CONCEPT Cited by 1 source
Memory-bandwidth-bound inference¶
Definition¶
Memory-bandwidth-bound inference is the regime in which per-token latency is gated by bytes moved from HBM to the compute units, not by FLOPs executed once the data arrives. Dominates LLM autoregressive decode on Hopper-class GPUs: generating a single token requires reading every model weight from HBM, yet the tensor cores crunch numbers roughly ~600× faster than HBM can deliver them. The bottleneck is the memory bus, not the math — "every byte that crosses the memory bus is a byte that could have been avoided if the weights were smaller." (Source: sources/2026-04-17-cloudflare-unweight-how-we-compressed-an-llm-22-percent-without-sacrificing-quality)
Why it matters¶
In a memory-bandwidth-bound regime the tensor cores sit idle waiting for data most of the time — unused compute capacity is not something you can simply redirect to another task, because each GPU compute unit can only run one kernel at a time (shared memory constraints). Every optimization that cuts bytes-across- the-bus translates linearly into decode throughput.
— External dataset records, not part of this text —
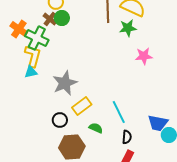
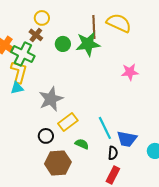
green circle: (62, 18) -> (63, 44), moved
green star: (128, 28) -> (88, 44), moved, size x1.4
blue trapezoid: (158, 123) -> (127, 139), moved

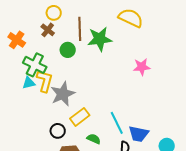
brown line: (94, 27) -> (80, 29), moved
green circle: (63, 44) -> (68, 50), moved
green cross: (23, 54) -> (35, 65), moved
yellow L-shape: (19, 72) -> (45, 81), moved

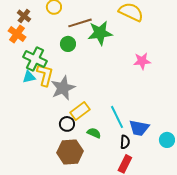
brown line: (80, 29) -> (80, 23), turned 75
brown cross: (48, 30) -> (24, 16), moved
black circle: (58, 131) -> (67, 124), moved

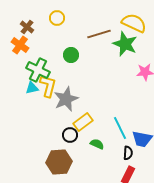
brown line: (80, 23) -> (99, 34), moved
green star: (100, 33) -> (125, 44), moved, turned 30
brown hexagon: (70, 152) -> (59, 162), moved

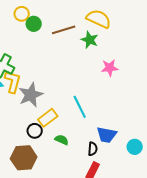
green star: (125, 44) -> (90, 40), size x0.7
green circle: (71, 55) -> (34, 24), moved
cyan line: (120, 128) -> (80, 107), moved

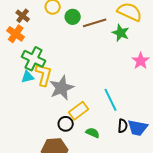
green circle: (34, 24) -> (73, 17), moved
pink star: (110, 68) -> (141, 61), turned -30
black semicircle: (93, 149) -> (123, 126), moved

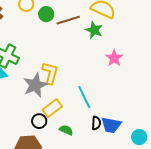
yellow L-shape: (44, 75) -> (50, 73), moved

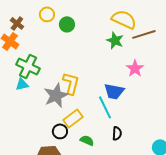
brown line: (68, 20) -> (144, 34), moved
blue trapezoid: (111, 125) -> (114, 91), moved

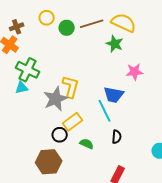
brown cross: (17, 23) -> (17, 27), turned 32
brown line: (144, 34) -> (92, 24), moved
pink star: (135, 68) -> (135, 72), turned 30

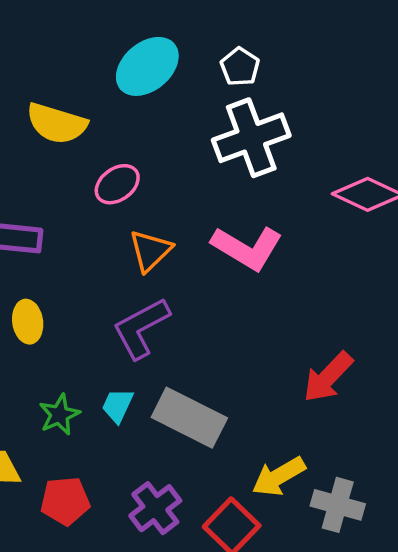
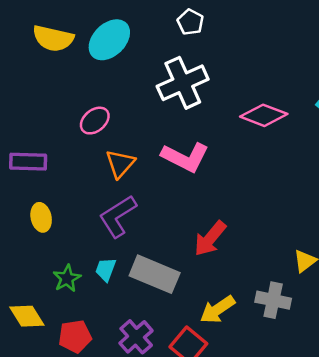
white pentagon: (240, 67) -> (190, 22), moved
yellow semicircle: (57, 123) -> (53, 38), moved
red arrow: (328, 377) -> (210, 239), moved
gray cross: (338, 505) -> (273, 300), moved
Conversely, any work that adds bytes-across-the-bus directly adds latency, even if it technically runs in idle compute cycles.
Two canonical responses¶
- Quantization (lossy) — fewer bits per weight → fewer bytes across the bus. The dominant industry response; trades model quality for bandwidth.
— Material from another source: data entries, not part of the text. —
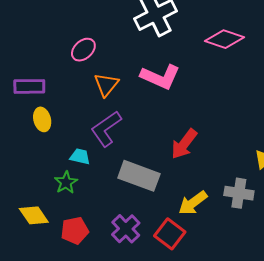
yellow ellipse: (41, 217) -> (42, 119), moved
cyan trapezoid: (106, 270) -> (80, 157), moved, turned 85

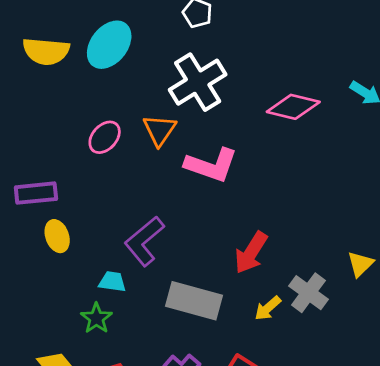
orange triangle: (106, 85) -> (160, 130), moved
gray cross: (239, 193) -> (309, 293), moved, turned 32
yellow arrow: (193, 203) -> (268, 308), moved, size x0.7

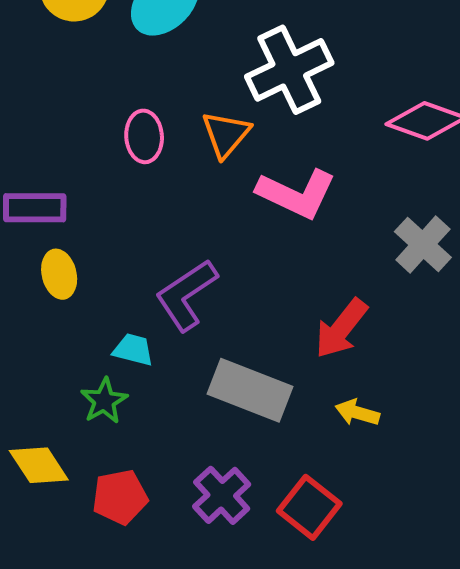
pink ellipse: (105, 137) -> (144, 136), turned -52
gray cross: (309, 293) -> (423, 244), moved
yellow arrow: (268, 308) -> (357, 413), turned 52

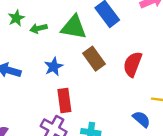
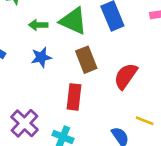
green arrow: (38, 28) -> (38, 25), moved
red rectangle: (64, 101) -> (74, 97), moved

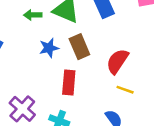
blue star: (41, 57) -> (49, 48), moved
yellow line: (145, 121) -> (125, 90), moved

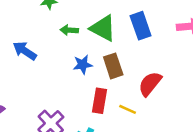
yellow line: (125, 90) -> (128, 109), moved

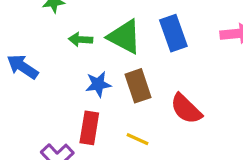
red semicircle: (150, 84) -> (186, 109), turned -84
red rectangle: (100, 101) -> (89, 128), moved
yellow line: (128, 109) -> (138, 139), moved

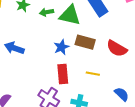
green arrow: (81, 39) -> (47, 12), moved
brown rectangle: (138, 86) -> (85, 42), turned -42

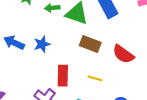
blue star: (61, 47) -> (42, 44), moved

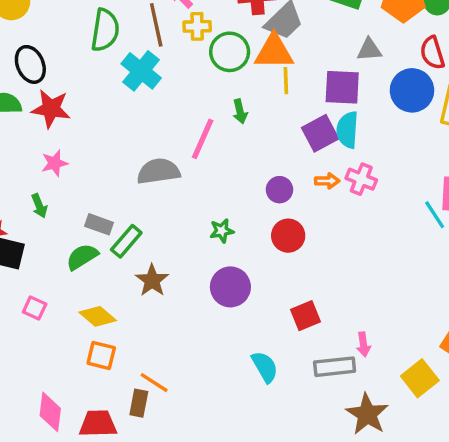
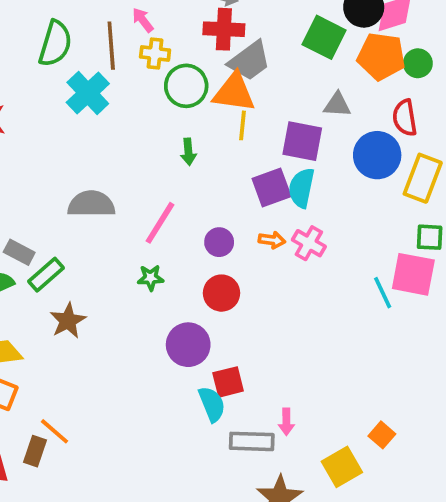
pink line: (203, 139) -> (160, 223), moved
purple circle: (230, 287) -> (188, 345), moved
cyan semicircle: (265, 367) -> (212, 404), moved

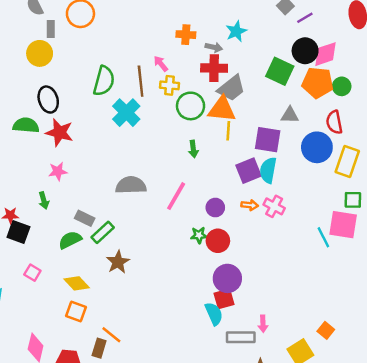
green star: (151, 278) -> (199, 235), moved
purple circle: (188, 345) -> (227, 278), moved

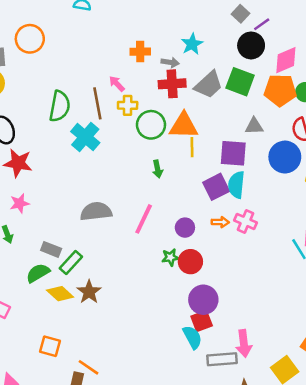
black circle: (305, 51) -> (251, 45), moved
gray trapezoid: (231, 88) -> (209, 85), moved
yellow diamond: (77, 283) -> (60, 294), moved
pink arrow: (263, 324) -> (244, 343), size x1.5

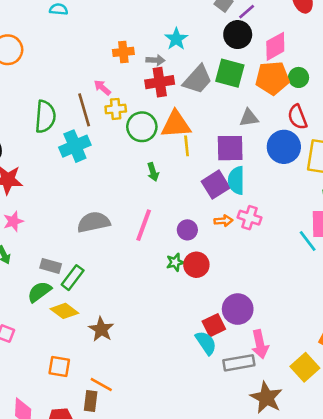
cyan cross: (85, 137) -> (75, 146), turned 32
brown star: (89, 292) -> (101, 329), moved
purple circle: (203, 300) -> (238, 309), moved

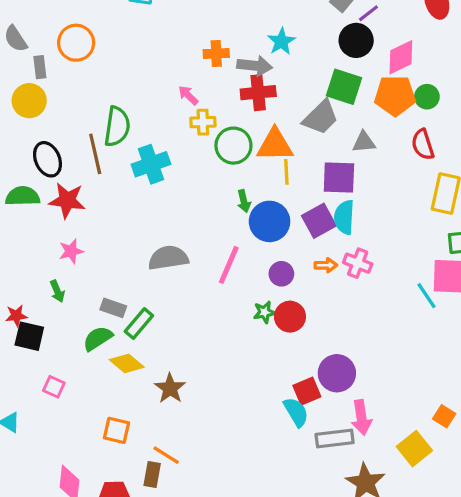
gray arrow: (155, 60) -> (255, 66), size x1.5
gray trapezoid: (198, 79) -> (321, 117), moved
brown line: (84, 110) -> (95, 154), moved
blue circle: (284, 147) -> (270, 221), moved

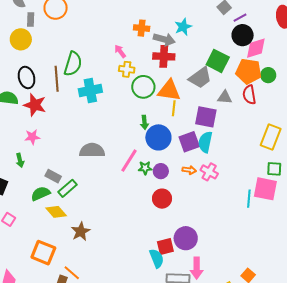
black circle: (356, 40) -> (243, 35), moved
red semicircle: (423, 145) -> (249, 95), moved
cyan line: (427, 296) -> (249, 199), turned 30
green star: (264, 312) -> (145, 168), moved
orange square: (117, 430) -> (43, 253), size x1.4

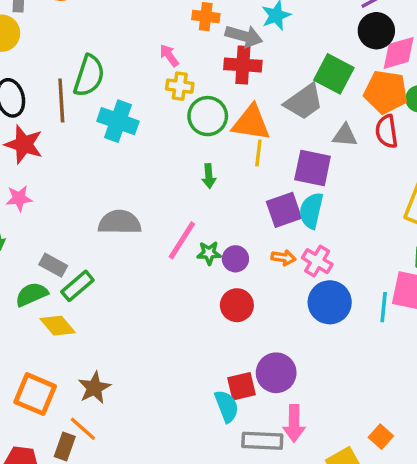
cyan cross: (90, 91) -> (118, 121), turned 30
blue circle: (158, 137) -> (330, 302), moved
brown star: (81, 232) -> (94, 388), moved

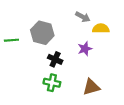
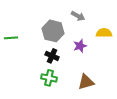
yellow semicircle: (101, 28) -> (104, 33), moved
gray hexagon: (42, 33) -> (53, 31), moved

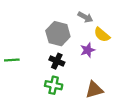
yellow semicircle: (104, 33) -> (102, 35), moved, turned -140
green line: (11, 38) -> (12, 60), moved

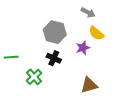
gray arrow: (85, 17) -> (88, 12), moved
green cross: (54, 85) -> (34, 77), moved, turned 35

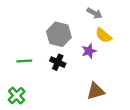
green line: (11, 57) -> (24, 61), moved
green cross: (34, 77) -> (17, 96), moved

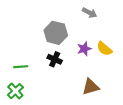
yellow semicircle: (103, 35) -> (104, 49), moved
green line: (24, 61) -> (21, 67), moved

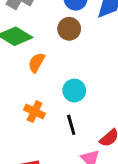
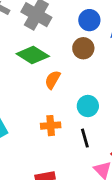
orange cross: (35, 112) -> (51, 126), turned -30

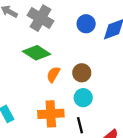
brown circle: (83, 48) -> (82, 73), moved
orange cross: (51, 126) -> (51, 114), size x1.5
- Lossless compression — compress the weight file so the bytes-per-weight count drops without changing model behaviour. Requires a decompression scheme that hides behind the bus savings — see fused-decompression matmul and Unweight.
Batch-size dependence¶
At small batch size (single-digit tokens, chat turn) decode is decidedly memory-bandwidth-bound — weights loaded once per token, little arithmetic intensity. At large batch size (256+ tokens) arithmetic intensity climbs (many tokens per weight load), the regime drifts toward compute-bound, and the math starts mattering again. See concepts/memory-bound-vs-compute-bound for the general roofline framing.
Relationship to KV cache¶
KV cache bytes cross the bus too, and in long-context scenarios the KV cache can exceed weight bytes per token. Every byte Unweight saves on weight memory is a byte of headroom for additional KV cache — tight coupling between weight-compression and context-length-at-scale.
Seen in¶
- sources/2026-04-17-cloudflare-unweight-how-we-compressed-an-llm-22-percent-without-sacrificing-quality — canonical wiki instance; ~600× tensor-core-vs-HBM ratio is the motivating number; "Every byte that crosses the memory bus is a byte that could have been avoided".
Related¶
- concepts/memory-bound-vs-compute-bound — general roofline regime taxonomy; the bandwidth-bound side applied specifically to LLM serving.
- concepts/hbm-vs-smem — the two-tier GPU memory hierarchy that makes reconstruction-in-SMEM the correct fused- decompression target.
- concepts/kv-cache — the second major per-token byte flow alongside weights.
- systems/unweight / systems/infire — weight-side vs activation-memory-side responses to the same bandwidth pressure.
- patterns/fused-decompress-tensor-core-matmul — how compression-for-bandwidth actually wins in a kernel.